The Public Religion Research Institute dan The Atlantic Monthly menyatakan, ketakutan pemilihlah yang mengantarkan Trump ke Gedung Putih — bukan kesulitan ekonomi (Zhang & Clark, 2019). Pemilih kelas pekerja kulit putih mengatakan sering merasa seperti “orang asing di negeri sendiri” dan percaya bahwa AS perlu dilindungi dari pengaruh asing. Mereka 3,5 kali lebih cenderung mendukung Trump daripada mereka yang tidak memiliki kekhawatiran ini.

Trump menciptakan retorika dengan mengombinasikan rasa takut dan kepercayaan, sehingga orang kulit putih Amerika yang takut pada liyan (orang lain) dan yakin adanya ancaman pada budaya mereka, menjadi tidak peduli apakah argumen Trump masuk akal atau tidak.

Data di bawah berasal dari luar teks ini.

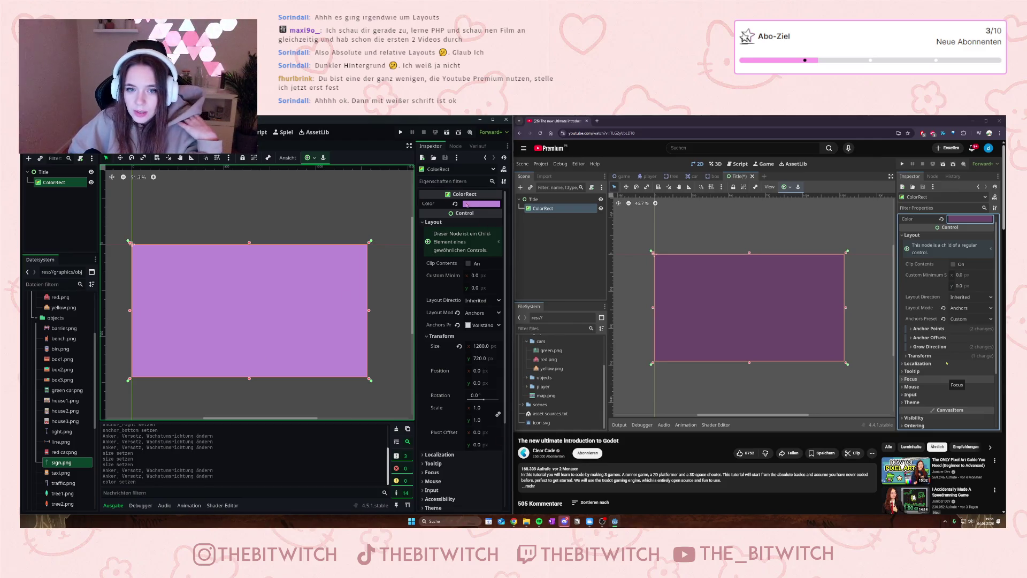
Step: Lower the blue component and pick a tan shade for the ColorRect background
click(474, 205)
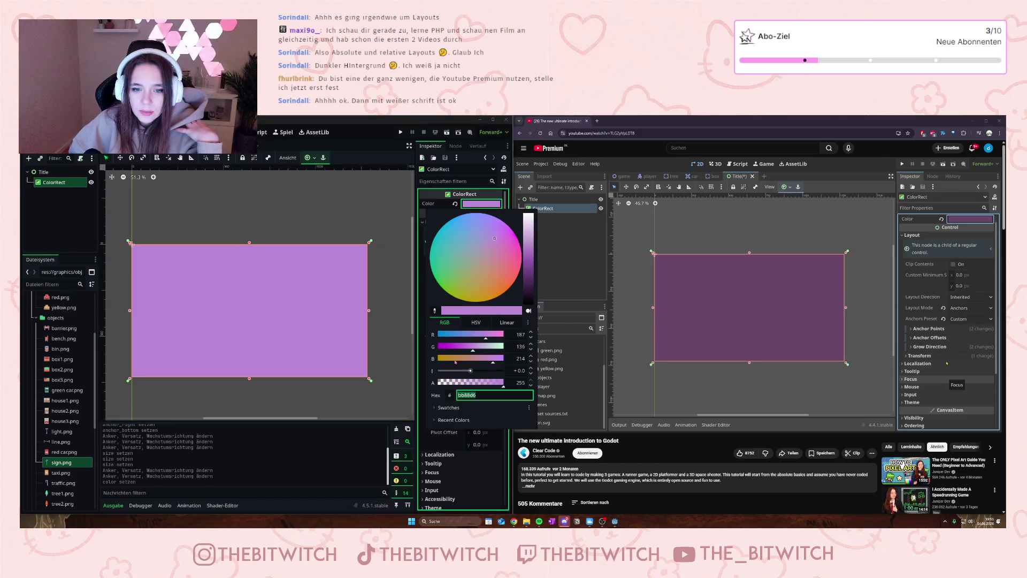
drag(455, 362, 443, 362)
mouse_move(483, 297)
mouse_down()
mouse_move(487, 275)
mouse_move(498, 285)
mouse_up()
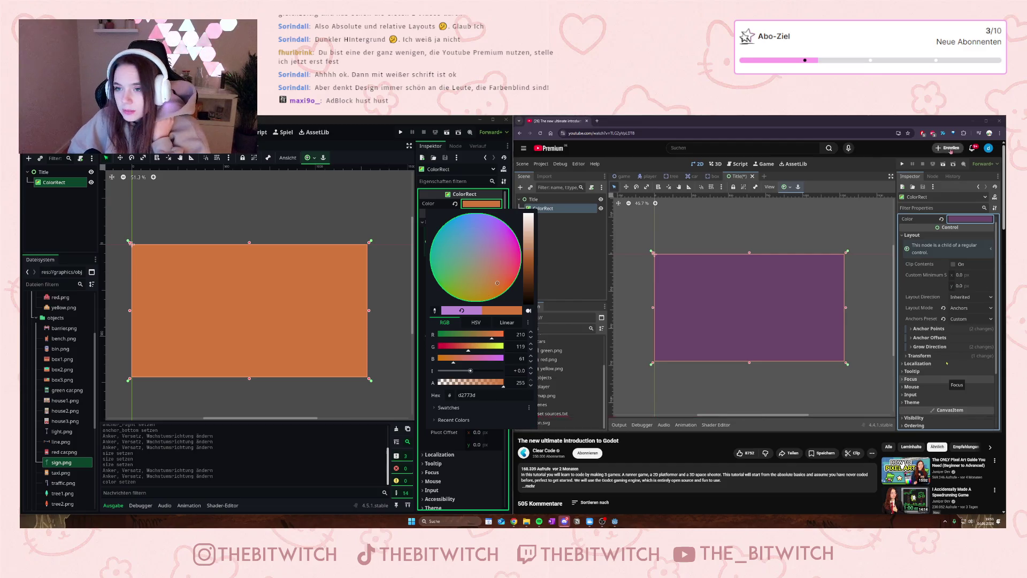
mouse_move(881, 342)
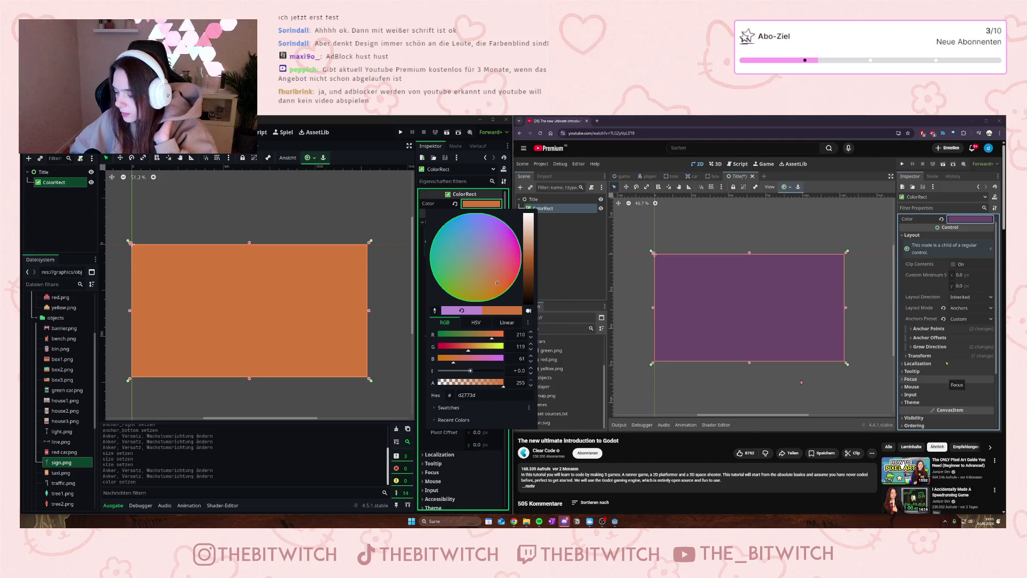
mouse_move(796, 382)
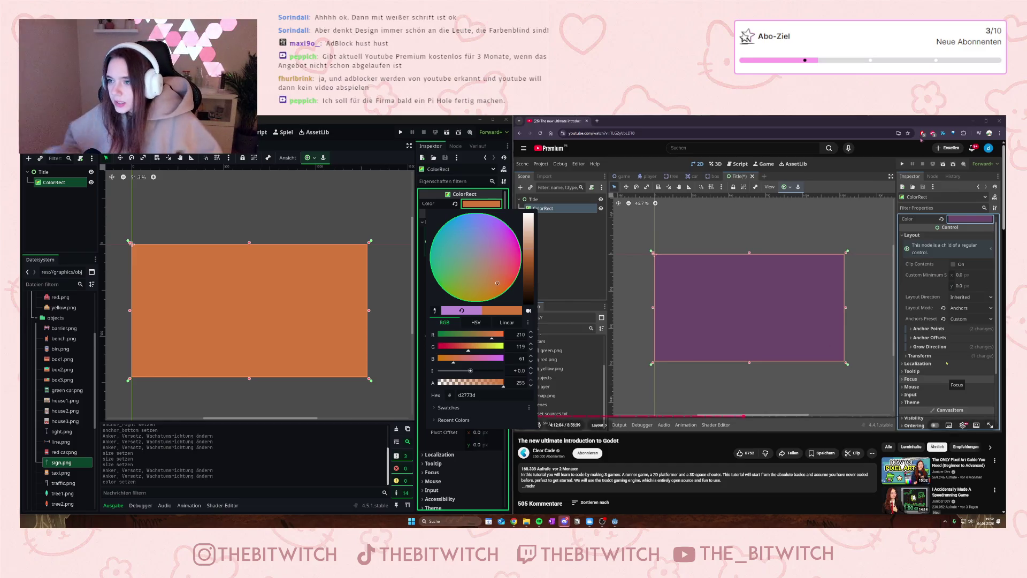
mouse_move(798, 272)
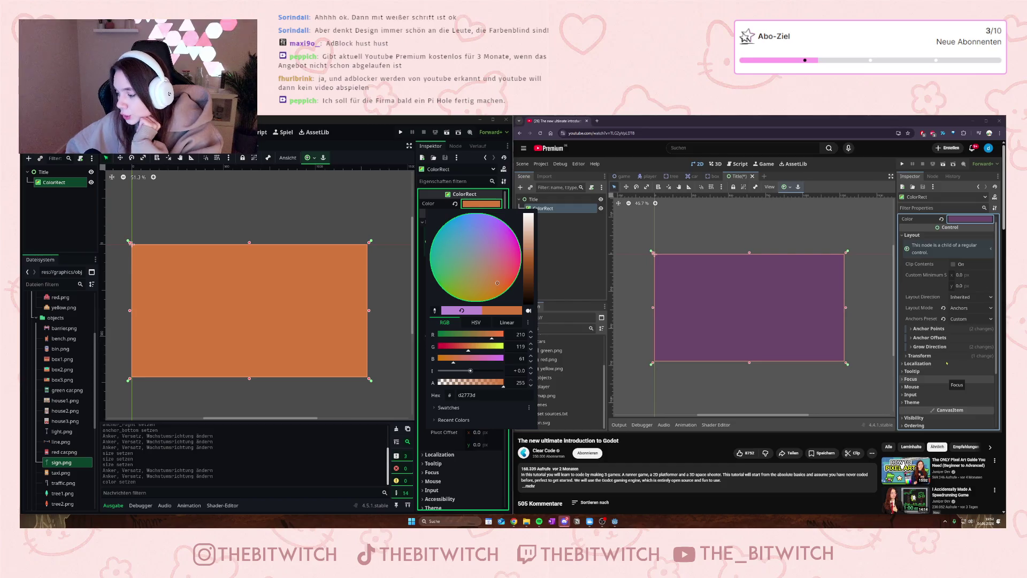
mouse_move(579, 307)
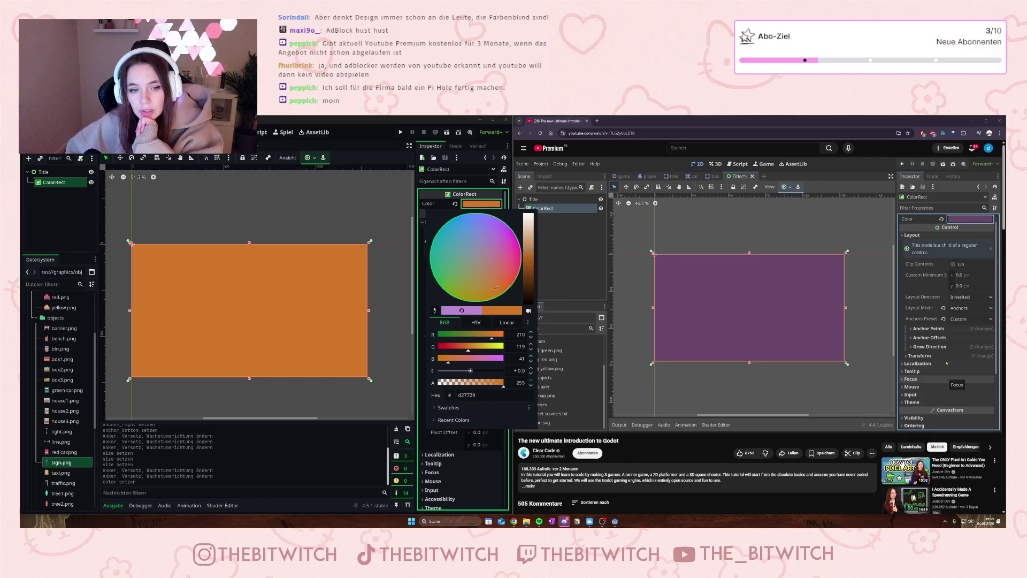
Step: Check the road-level scene, return to Title, and pick a tan shade again
key(Escape)
key(ctrl+Tab)
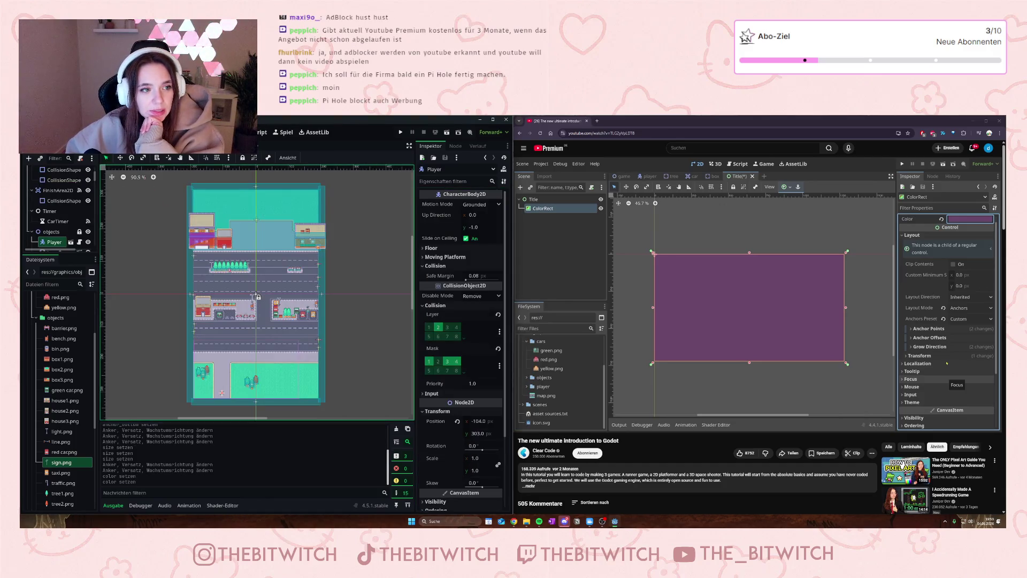
scroll(256, 295, up, 7)
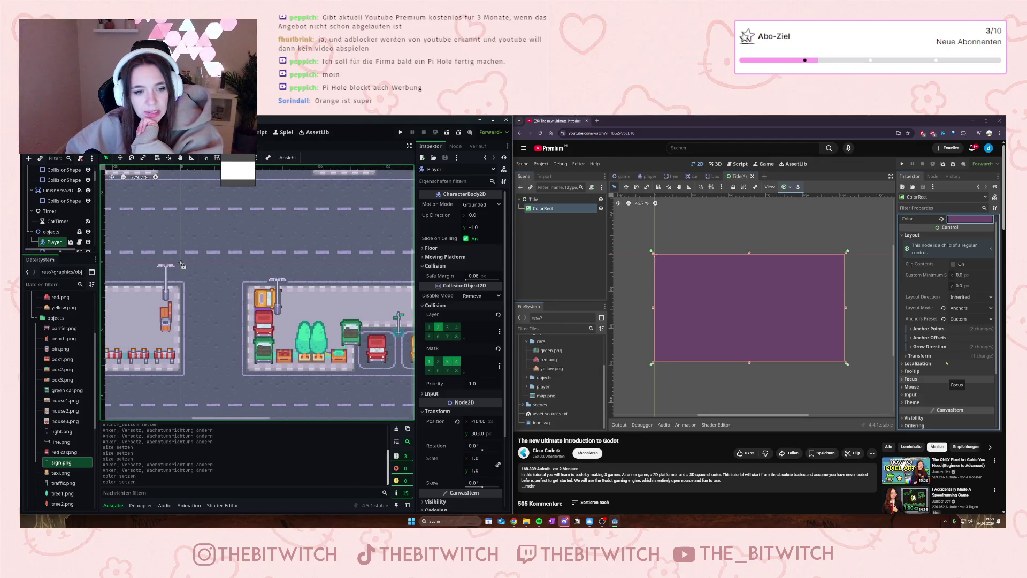
key(ctrl+Tab)
click(467, 204)
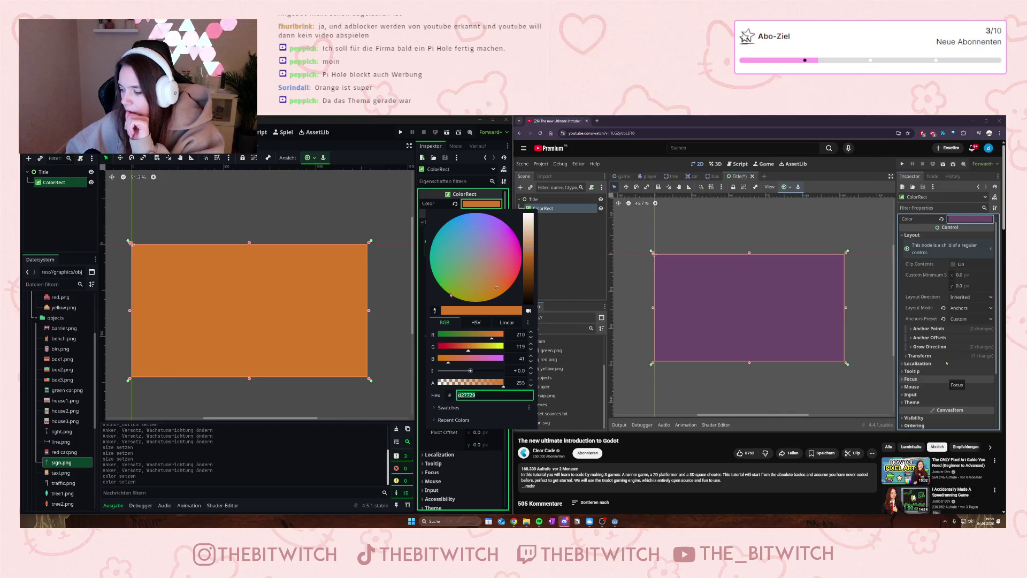
click(483, 277)
Step: Adjust the colour wheel and intensity to a golden mustard yellow, then close the picker
drag(484, 284, 486, 282)
mouse_move(471, 371)
mouse_down()
mouse_move(485, 372)
mouse_move(465, 373)
mouse_move(474, 377)
mouse_up()
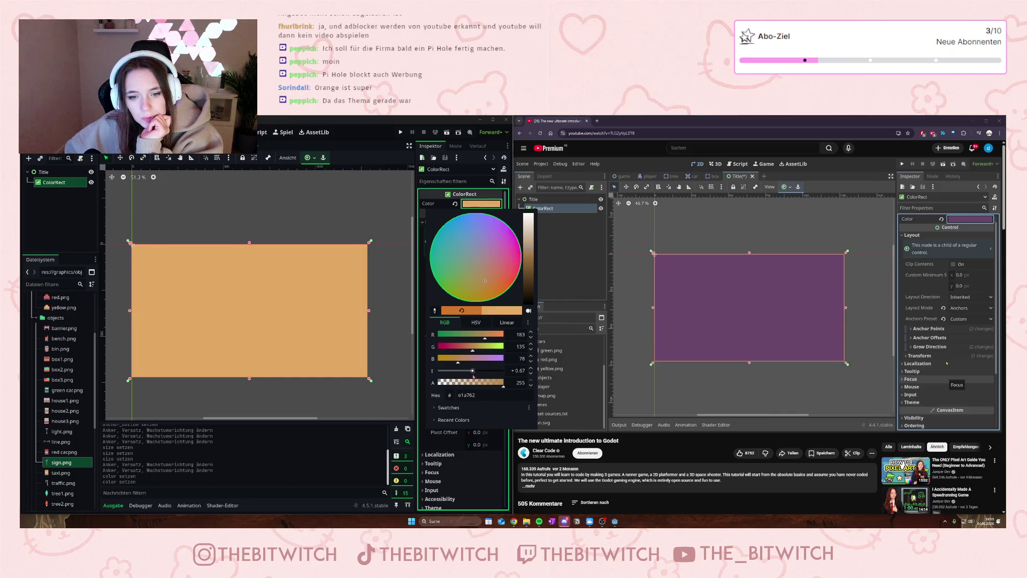
drag(485, 289, 483, 293)
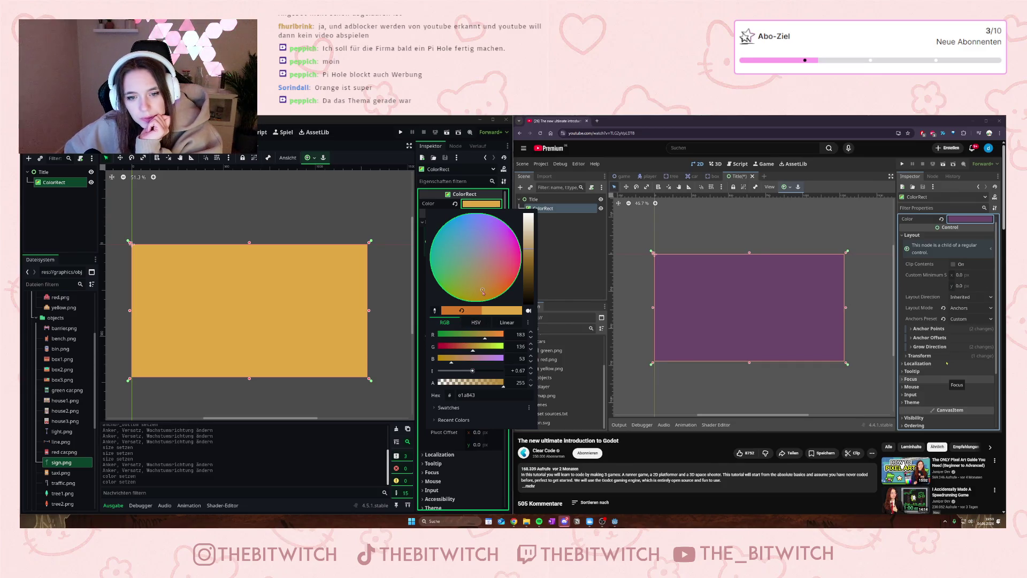
drag(483, 291, 482, 295)
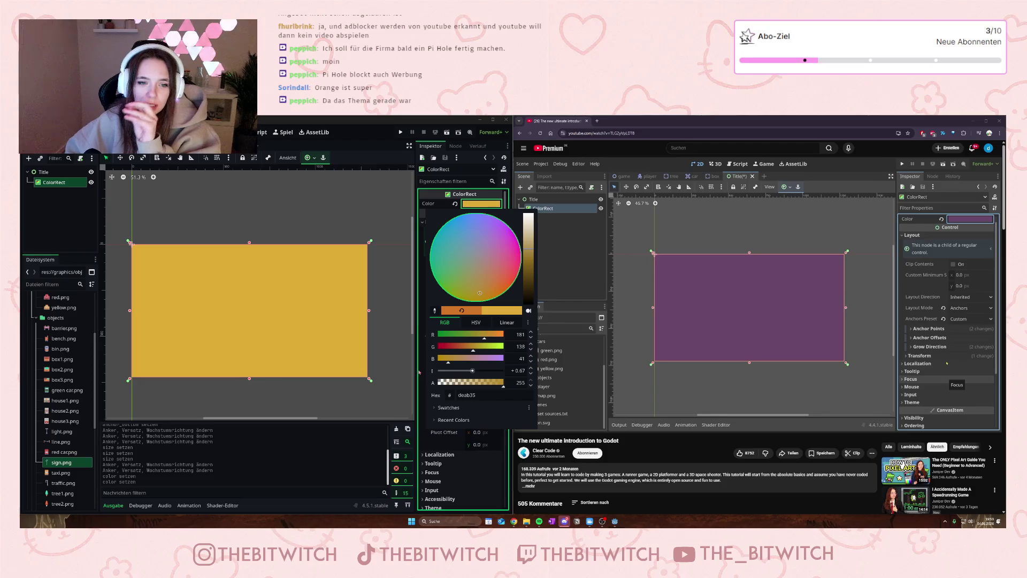
click(375, 205)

Para pelaksana kampanye politik di AS tahu persis bahwa kampanye tak bisa dimenangkan hanya dengan mengemukakan fakta. Khususnya di zaman digital, ketika “medan perang” kampanye makin bergerak ke media sosial, berita online, YouTube, dan blog. Tim sukses Trump sangat memahami pentingnya peran emosi. “Dua pendorong dasar bagi manusia untuk menerima informasi adalah harapan dan rasa takut. Sering keduanya tidak disebutkan dalam kata-kata dan bahkan tidak disadari,” kata Mark Turnbull dari Cambridge Analytica. “Kampanye pemilu tidak bisa hanya mengandalkan fakta, sebab kenyataannya semua adalah persoalan emosi,” tambah Turnbull. Maka wajar dalam kampanye Trump tampil sebagai korban (playing victim) akibat ancaman terhadap diri mereka, dan upaya ini berhasil.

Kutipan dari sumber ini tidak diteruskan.